5B1 Improving Efficiency in the STD Clinic: An Epic Challenge

Friday, September 23, 2016: 8:00 AM
Salon B
Ayesha Appa, MD1, Lindley A. Barbee, MD, MPH2, Matthew R. Golden, MD, MPH2, Robert Marks, M Ed3 and Julie Dombrowski, MD, MPH4, 1School of Medicine, University of Washington, Seattle, WA, 2HIV/STD Program and Department of Medicine, Public Health - Seattle & King County and University of Washington, Seattle, WA, 3STD Clinic at Harborview, Public Health - Seattle & King County, Seattle, WA, 4Division of Allergy and Infectious Diseases, Medicine, University of Washington, Seattle, WA

Background:  Categorical STI clinics are pressed to increase the efficiency of care delivery. Many have implemented express care triage and electronic medical records (EMR) systems, but the impact of these interventions is unclear.

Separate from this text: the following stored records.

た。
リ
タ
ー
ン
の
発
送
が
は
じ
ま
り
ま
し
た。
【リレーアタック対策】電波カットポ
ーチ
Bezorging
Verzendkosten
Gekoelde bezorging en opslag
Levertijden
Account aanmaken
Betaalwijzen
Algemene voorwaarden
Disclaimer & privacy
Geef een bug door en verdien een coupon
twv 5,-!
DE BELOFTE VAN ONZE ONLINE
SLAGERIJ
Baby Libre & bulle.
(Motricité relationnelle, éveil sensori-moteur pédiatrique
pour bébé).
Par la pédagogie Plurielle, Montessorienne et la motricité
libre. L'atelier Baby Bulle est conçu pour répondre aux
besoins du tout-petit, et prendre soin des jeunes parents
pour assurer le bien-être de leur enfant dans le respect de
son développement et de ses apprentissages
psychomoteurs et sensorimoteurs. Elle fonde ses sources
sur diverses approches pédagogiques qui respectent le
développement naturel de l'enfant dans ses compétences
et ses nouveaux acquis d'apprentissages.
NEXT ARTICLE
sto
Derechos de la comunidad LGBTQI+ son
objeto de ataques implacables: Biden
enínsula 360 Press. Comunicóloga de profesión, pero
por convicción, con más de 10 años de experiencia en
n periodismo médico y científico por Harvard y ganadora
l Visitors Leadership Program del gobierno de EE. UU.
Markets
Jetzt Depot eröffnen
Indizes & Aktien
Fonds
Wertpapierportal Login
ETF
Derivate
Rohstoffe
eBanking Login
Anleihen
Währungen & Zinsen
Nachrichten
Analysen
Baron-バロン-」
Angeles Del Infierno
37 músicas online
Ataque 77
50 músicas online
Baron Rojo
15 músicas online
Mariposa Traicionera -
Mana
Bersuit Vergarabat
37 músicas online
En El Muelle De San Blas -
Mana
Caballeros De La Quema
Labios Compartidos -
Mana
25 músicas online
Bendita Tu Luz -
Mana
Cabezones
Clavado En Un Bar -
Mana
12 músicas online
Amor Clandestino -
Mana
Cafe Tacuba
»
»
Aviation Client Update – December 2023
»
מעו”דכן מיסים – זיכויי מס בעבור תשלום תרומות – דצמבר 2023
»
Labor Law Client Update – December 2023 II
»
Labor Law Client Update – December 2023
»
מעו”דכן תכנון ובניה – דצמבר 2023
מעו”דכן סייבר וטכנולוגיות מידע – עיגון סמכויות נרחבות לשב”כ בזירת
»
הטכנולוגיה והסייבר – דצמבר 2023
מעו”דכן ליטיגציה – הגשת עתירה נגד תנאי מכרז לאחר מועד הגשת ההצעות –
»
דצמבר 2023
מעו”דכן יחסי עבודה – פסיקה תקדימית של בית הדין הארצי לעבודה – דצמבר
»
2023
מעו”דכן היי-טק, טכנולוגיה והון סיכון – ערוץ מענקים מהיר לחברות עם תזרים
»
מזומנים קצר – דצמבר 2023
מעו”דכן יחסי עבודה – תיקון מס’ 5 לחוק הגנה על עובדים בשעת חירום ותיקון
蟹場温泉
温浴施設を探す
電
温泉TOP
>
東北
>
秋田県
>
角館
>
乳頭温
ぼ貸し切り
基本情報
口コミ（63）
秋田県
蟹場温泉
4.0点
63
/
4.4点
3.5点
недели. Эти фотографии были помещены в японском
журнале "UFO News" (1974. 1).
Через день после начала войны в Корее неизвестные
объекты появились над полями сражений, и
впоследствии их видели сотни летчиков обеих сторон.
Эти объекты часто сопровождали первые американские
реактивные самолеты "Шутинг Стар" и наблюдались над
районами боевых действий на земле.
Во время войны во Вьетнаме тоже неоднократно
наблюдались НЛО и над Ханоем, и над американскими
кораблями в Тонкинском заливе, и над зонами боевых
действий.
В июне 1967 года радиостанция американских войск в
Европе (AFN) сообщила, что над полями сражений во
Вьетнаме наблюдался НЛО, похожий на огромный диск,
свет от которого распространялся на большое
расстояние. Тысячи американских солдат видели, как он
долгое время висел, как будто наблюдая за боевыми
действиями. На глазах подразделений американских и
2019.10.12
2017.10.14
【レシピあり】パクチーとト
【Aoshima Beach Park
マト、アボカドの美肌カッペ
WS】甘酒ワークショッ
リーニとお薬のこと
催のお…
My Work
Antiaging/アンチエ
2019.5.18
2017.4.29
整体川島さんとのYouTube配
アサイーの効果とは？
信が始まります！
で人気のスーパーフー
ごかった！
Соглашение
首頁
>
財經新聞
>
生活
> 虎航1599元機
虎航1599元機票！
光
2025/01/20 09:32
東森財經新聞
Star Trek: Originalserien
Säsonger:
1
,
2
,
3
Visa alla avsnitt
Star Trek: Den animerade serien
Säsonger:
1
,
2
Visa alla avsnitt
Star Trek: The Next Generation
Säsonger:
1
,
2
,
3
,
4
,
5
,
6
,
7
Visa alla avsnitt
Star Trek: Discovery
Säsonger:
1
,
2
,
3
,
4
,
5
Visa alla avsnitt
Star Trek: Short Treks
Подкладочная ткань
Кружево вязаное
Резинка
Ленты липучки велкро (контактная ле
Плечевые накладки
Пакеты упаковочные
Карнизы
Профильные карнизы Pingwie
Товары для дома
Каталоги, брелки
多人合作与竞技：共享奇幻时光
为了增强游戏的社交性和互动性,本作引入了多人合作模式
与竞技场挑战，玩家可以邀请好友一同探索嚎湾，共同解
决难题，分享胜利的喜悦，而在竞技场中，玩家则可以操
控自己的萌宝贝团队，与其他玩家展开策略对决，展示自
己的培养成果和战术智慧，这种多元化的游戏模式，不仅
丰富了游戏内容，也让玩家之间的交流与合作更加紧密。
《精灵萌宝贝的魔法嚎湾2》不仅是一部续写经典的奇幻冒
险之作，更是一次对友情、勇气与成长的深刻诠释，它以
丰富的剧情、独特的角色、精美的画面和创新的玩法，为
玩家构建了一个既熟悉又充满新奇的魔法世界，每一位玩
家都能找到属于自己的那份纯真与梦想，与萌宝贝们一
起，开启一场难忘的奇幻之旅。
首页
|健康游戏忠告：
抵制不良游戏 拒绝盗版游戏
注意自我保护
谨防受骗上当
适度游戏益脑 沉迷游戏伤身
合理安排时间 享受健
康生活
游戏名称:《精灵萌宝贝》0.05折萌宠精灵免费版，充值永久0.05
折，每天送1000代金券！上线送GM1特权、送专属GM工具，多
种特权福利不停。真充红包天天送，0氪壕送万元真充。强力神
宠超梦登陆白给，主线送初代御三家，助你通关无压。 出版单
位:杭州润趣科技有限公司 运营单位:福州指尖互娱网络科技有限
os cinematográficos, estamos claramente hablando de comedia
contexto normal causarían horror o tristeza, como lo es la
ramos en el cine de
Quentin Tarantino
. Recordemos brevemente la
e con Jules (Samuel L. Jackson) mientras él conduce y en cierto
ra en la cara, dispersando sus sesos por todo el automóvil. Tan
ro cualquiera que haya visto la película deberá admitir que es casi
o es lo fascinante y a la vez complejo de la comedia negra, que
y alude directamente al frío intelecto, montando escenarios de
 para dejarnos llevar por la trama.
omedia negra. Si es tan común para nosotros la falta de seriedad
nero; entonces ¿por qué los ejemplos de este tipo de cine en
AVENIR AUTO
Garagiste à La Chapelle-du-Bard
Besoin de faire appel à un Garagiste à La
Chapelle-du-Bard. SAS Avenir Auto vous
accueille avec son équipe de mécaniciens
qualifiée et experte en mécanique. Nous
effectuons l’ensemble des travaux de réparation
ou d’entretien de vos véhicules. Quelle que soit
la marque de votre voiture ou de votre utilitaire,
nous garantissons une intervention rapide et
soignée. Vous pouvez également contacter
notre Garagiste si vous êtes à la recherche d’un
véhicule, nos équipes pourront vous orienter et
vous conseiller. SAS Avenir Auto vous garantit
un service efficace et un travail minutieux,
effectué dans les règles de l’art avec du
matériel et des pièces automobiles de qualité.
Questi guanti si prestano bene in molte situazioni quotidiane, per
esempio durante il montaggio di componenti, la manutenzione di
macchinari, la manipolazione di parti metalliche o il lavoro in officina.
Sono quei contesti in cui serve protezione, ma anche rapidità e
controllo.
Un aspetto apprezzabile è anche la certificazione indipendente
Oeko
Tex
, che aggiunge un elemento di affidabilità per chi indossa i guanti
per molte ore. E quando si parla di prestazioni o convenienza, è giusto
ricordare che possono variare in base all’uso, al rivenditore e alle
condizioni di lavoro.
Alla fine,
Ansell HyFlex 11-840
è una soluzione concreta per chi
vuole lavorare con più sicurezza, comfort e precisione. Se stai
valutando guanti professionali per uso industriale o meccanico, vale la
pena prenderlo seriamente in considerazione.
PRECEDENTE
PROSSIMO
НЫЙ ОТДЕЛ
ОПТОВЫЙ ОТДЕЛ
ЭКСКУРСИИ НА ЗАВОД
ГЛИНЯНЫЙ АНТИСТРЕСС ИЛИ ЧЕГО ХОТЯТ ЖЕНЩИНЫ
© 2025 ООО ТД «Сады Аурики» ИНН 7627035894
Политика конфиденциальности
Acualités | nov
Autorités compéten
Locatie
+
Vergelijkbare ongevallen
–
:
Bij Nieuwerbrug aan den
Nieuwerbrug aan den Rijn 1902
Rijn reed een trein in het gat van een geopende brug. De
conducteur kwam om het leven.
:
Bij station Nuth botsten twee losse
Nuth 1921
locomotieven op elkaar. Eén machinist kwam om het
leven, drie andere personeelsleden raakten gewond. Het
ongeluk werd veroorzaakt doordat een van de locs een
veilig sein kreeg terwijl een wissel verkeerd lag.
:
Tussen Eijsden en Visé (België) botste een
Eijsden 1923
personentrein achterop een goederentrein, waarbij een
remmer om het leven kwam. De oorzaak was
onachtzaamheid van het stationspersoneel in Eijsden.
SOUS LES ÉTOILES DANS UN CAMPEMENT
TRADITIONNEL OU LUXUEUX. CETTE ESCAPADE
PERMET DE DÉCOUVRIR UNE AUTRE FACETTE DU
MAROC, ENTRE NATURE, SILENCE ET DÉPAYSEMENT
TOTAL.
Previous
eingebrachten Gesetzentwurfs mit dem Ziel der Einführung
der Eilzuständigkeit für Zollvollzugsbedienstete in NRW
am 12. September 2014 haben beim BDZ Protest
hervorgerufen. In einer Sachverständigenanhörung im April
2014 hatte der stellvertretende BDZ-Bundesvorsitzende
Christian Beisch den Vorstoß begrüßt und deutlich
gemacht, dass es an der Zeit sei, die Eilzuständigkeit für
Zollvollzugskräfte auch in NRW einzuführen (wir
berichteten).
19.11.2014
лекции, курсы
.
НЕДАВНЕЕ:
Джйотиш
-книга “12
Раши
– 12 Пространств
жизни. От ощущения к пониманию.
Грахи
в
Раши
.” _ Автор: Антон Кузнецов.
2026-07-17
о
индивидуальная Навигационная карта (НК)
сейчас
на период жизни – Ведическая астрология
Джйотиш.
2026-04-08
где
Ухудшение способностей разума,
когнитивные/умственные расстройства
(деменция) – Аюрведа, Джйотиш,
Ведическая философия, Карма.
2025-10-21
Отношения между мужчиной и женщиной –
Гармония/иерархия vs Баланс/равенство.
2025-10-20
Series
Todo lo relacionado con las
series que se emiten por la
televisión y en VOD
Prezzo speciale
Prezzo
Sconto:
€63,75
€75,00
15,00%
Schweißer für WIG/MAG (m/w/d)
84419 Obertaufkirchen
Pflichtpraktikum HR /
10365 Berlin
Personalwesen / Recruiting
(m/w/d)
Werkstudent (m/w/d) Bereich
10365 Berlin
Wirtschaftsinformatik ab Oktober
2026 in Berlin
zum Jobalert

Methods:  We assessed the impact of three discreet interventions implemented in a step-wise fashion at the Public Health – Seattle & King County STD Clinic over 5 years: a computer-assisted self-interview (CASI) to collect history and triage patients to express care (10/2011), a medical assistant (MA) to conduct express visits and assist clinicians with phlebotomy and treatment (12/2012); and a health department-wide EMR (4/2015).  We conducted modified time studies during four 10-day periods following each intervention. Study Period (SP) 1 (6/2010) preceded the interventions; SP2 (1/2011) 4 months-post CASI; SP3 (2/2014) 14 months post-MA; and SP4 (7/2015) 3 months-post EMR.  Staff recorded the times that patients began and finished steps in the clinic flow.  We used Kruskal-Wallis tests to compare the median clinician visit times before and after each intervention. 

Results:  The study periods included data from a total of 1,590 visits (309-495 per study period). At baseline in SP1, the median clinician visit time was 30 min [interquartile range (IQR): 22-42 min].  In SP2, post-CASI, the median time did not differ significantly from SP1 [30 min (IQR: 20-45); p> 0.3].  In SP3, post-MA, the median clinician visit time was shorter than in SP2 [23 min (IQR: 15-35); p <0.01]. The MA was involved in 15% of visits in SP3. In SP4, post-EMR, the median clinician visit time was 52% longer than in SP3 [35 min (IQR: 25-55); p<0.01). The median wait time was 51-62 minutes in all periods. 

Conclusions:  Our results suggest that implementing an MA improved the operational flow in our clinic and that EMR implementation substantially impeded efficiency.